[Image and design file data]
=-=-=
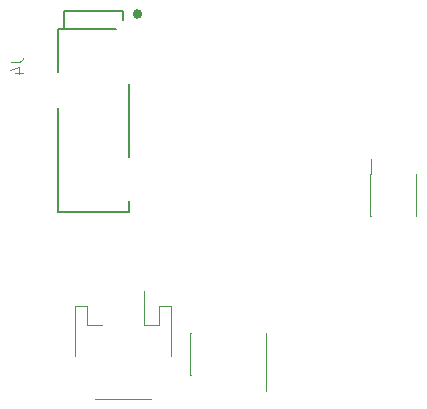
<source format=gbo>
G04 #@! TF.GenerationSoftware,KiCad,Pcbnew,(5.1.8)-1*
G04 #@! TF.CreationDate,2021-01-25T23:00:58-08:00*
G04 #@! TF.ProjectId,audioboard,61756469-6f62-46f6-9172-642e6b696361,rev?*
G04 #@! TF.SameCoordinates,Original*
G04 #@! TF.FileFunction,Legend,Bot*
G04 #@! TF.FilePolarity,Positive*
%FSLAX46Y46*%
G04 Gerber Fmt 4.6, Leading zero omitted, Abs format (unit mm)*
G04 Created by KiCad (PCBNEW (5.1.8)-1) date 2021-01-25 23:00:58*
%MOMM*%
%LPD*%
G01*
G04 APERTURE LIST*
%ADD10C,0.120000*%
%ADD11C,0.127000*%
%ADD12C,0.400000*%
%ADD13C,0.015000*%
G04 APERTURE END LIST*
D10*
X202505000Y-80785000D02*
X202505000Y-84315000D01*
X206435000Y-80785000D02*
X206435000Y-84315000D01*
X202570000Y-79460000D02*
X202570000Y-80785000D01*
X202505000Y-80785000D02*
X202570000Y-80785000D01*
X202505000Y-84315000D02*
X202570000Y-84315000D01*
X206370000Y-80785000D02*
X206435000Y-80785000D01*
X206370000Y-84315000D02*
X206435000Y-84315000D01*
X193735000Y-97777000D02*
X193735000Y-94247000D01*
X187265000Y-97777000D02*
X187265000Y-94247000D01*
X193670000Y-99102000D02*
X193670000Y-97777000D01*
X193735000Y-97777000D02*
X193670000Y-97777000D01*
X193735000Y-94247000D02*
X193670000Y-94247000D01*
X187330000Y-97777000D02*
X187265000Y-97777000D01*
X187330000Y-94247000D02*
X187265000Y-94247000D01*
D11*
X176070000Y-72150000D02*
X176070000Y-68450000D01*
X176070000Y-68450000D02*
X176570000Y-68450000D01*
X176570000Y-68450000D02*
X181020000Y-68450000D01*
X176570000Y-68450000D02*
X176570000Y-66950000D01*
X176570000Y-66950000D02*
X181570000Y-66950000D01*
X181570000Y-66950000D02*
X181570000Y-67750000D01*
X182070000Y-73150000D02*
X182070000Y-79350000D01*
X182070000Y-83000000D02*
X182070000Y-83950000D01*
X176070000Y-83950000D02*
X176070000Y-75150000D01*
D12*
X183020000Y-67200000D02*
G75*
G03*
X183020000Y-67200000I-200000J0D01*
G01*
D11*
X176070000Y-83950000D02*
X182070000Y-83950000D01*
D10*
X185670000Y-96190000D02*
X185670000Y-91940000D01*
X185670000Y-91940000D02*
X184650000Y-91940000D01*
X184650000Y-91940000D02*
X184650000Y-93540000D01*
X184650000Y-93540000D02*
X183370000Y-93540000D01*
X183370000Y-93540000D02*
X183370000Y-90650000D01*
X177550000Y-96190000D02*
X177550000Y-91940000D01*
X177550000Y-91940000D02*
X178570000Y-91940000D01*
X178570000Y-91940000D02*
X178570000Y-93540000D01*
X178570000Y-93540000D02*
X179850000Y-93540000D01*
X183950000Y-99760000D02*
X179270000Y-99760000D01*
D13*
X172105531Y-71269111D02*
X172823096Y-71269111D01*
X172966609Y-71221273D01*
X173062285Y-71125598D01*
X173110122Y-70982085D01*
X173110122Y-70886410D01*
X172440395Y-72178027D02*
X173110122Y-72178027D01*
X172057694Y-71938838D02*
X172775259Y-71699650D01*
X172775259Y-72321540D01*
M02*

</source>
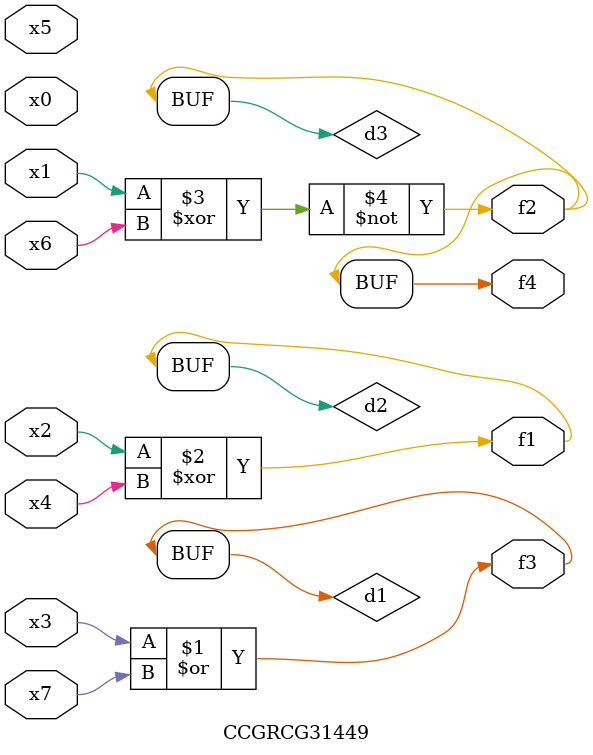
<source format=v>
module CCGRCG31449(
	input x0, x1, x2, x3, x4, x5, x6, x7,
	output f1, f2, f3, f4
);

	wire d1, d2, d3;

	or (d1, x3, x7);
	xor (d2, x2, x4);
	xnor (d3, x1, x6);
	assign f1 = d2;
	assign f2 = d3;
	assign f3 = d1;
	assign f4 = d3;
endmodule

</source>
=-=-=
What to work on:
When you reproduce the entries above, keep every word exactly and leave out each picture.

Response to this task:
<source format=gbo>
G04 #@! TF.GenerationSoftware,KiCad,Pcbnew,(5.1.8)-1*
G04 #@! TF.CreationDate,2021-01-25T23:00:58-08:00*
G04 #@! TF.ProjectId,audioboard,61756469-6f62-46f6-9172-642e6b696361,rev?*
G04 #@! TF.SameCoordinates,Original*
G04 #@! TF.FileFunction,Legend,Bot*
G04 #@! TF.FilePolarity,Positive*
%FSLAX46Y46*%
G04 Gerber Fmt 4.6, Leading zero omitted, Abs format (unit mm)*
G04 Created by KiCad (PCBNEW (5.1.8)-1) date 2021-01-25 23:00:58*
%MOMM*%
%LPD*%
G01*
G04 APERTURE LIST*
%ADD10C,0.120000*%
%ADD11C,0.127000*%
%ADD12C,0.400000*%
%ADD13C,0.015000*%
G04 APERTURE END LIST*
D10*
X202505000Y-80785000D02*
X202505000Y-84315000D01*
X206435000Y-80785000D02*
X206435000Y-84315000D01*
X202570000Y-79460000D02*
X202570000Y-80785000D01*
X202505000Y-80785000D02*
X202570000Y-80785000D01*
X202505000Y-84315000D02*
X202570000Y-84315000D01*
X206370000Y-80785000D02*
X206435000Y-80785000D01*
X206370000Y-84315000D02*
X206435000Y-84315000D01*
X193735000Y-97777000D02*
X193735000Y-94247000D01*
X187265000Y-97777000D02*
X187265000Y-94247000D01*
X193670000Y-99102000D02*
X193670000Y-97777000D01*
X193735000Y-97777000D02*
X193670000Y-97777000D01*
X193735000Y-94247000D02*
X193670000Y-94247000D01*
X187330000Y-97777000D02*
X187265000Y-97777000D01*
X187330000Y-94247000D02*
X187265000Y-94247000D01*
D11*
X176070000Y-72150000D02*
X176070000Y-68450000D01*
X176070000Y-68450000D02*
X176570000Y-68450000D01*
X176570000Y-68450000D02*
X181020000Y-68450000D01*
X176570000Y-68450000D02*
X176570000Y-66950000D01*
X176570000Y-66950000D02*
X181570000Y-66950000D01*
X181570000Y-66950000D02*
X181570000Y-67750000D01*
X182070000Y-73150000D02*
X182070000Y-79350000D01*
X182070000Y-83000000D02*
X182070000Y-83950000D01*
X176070000Y-83950000D02*
X176070000Y-75150000D01*
D12*
X183020000Y-67200000D02*
G75*
G03*
X183020000Y-67200000I-200000J0D01*
G01*
D11*
X176070000Y-83950000D02*
X182070000Y-83950000D01*
D10*
X185670000Y-96190000D02*
X185670000Y-91940000D01*
X185670000Y-91940000D02*
X184650000Y-91940000D01*
X184650000Y-91940000D02*
X184650000Y-93540000D01*
X184650000Y-93540000D02*
X183370000Y-93540000D01*
X183370000Y-93540000D02*
X183370000Y-90650000D01*
X177550000Y-96190000D02*
X177550000Y-91940000D01*
X177550000Y-91940000D02*
X178570000Y-91940000D01*
X178570000Y-91940000D02*
X178570000Y-93540000D01*
X178570000Y-93540000D02*
X179850000Y-93540000D01*
X183950000Y-99760000D02*
X179270000Y-99760000D01*
D13*
X172105531Y-71269111D02*
X172823096Y-71269111D01*
X172966609Y-71221273D01*
X173062285Y-71125598D01*
X173110122Y-70982085D01*
X173110122Y-70886410D01*
X172440395Y-72178027D02*
X173110122Y-72178027D01*
X172057694Y-71938838D02*
X172775259Y-71699650D01*
X172775259Y-72321540D01*
M02*

</source>
<source format=v>
module CCGRCG31449(
	input x0, x1, x2, x3, x4, x5, x6, x7,
	output f1, f2, f3, f4
);

	wire d1, d2, d3;

	or (d1, x3, x7);
	xor (d2, x2, x4);
	xnor (d3, x1, x6);
	assign f1 = d2;
	assign f2 = d3;
	assign f3 = d1;
	assign f4 = d3;
endmodule

</source>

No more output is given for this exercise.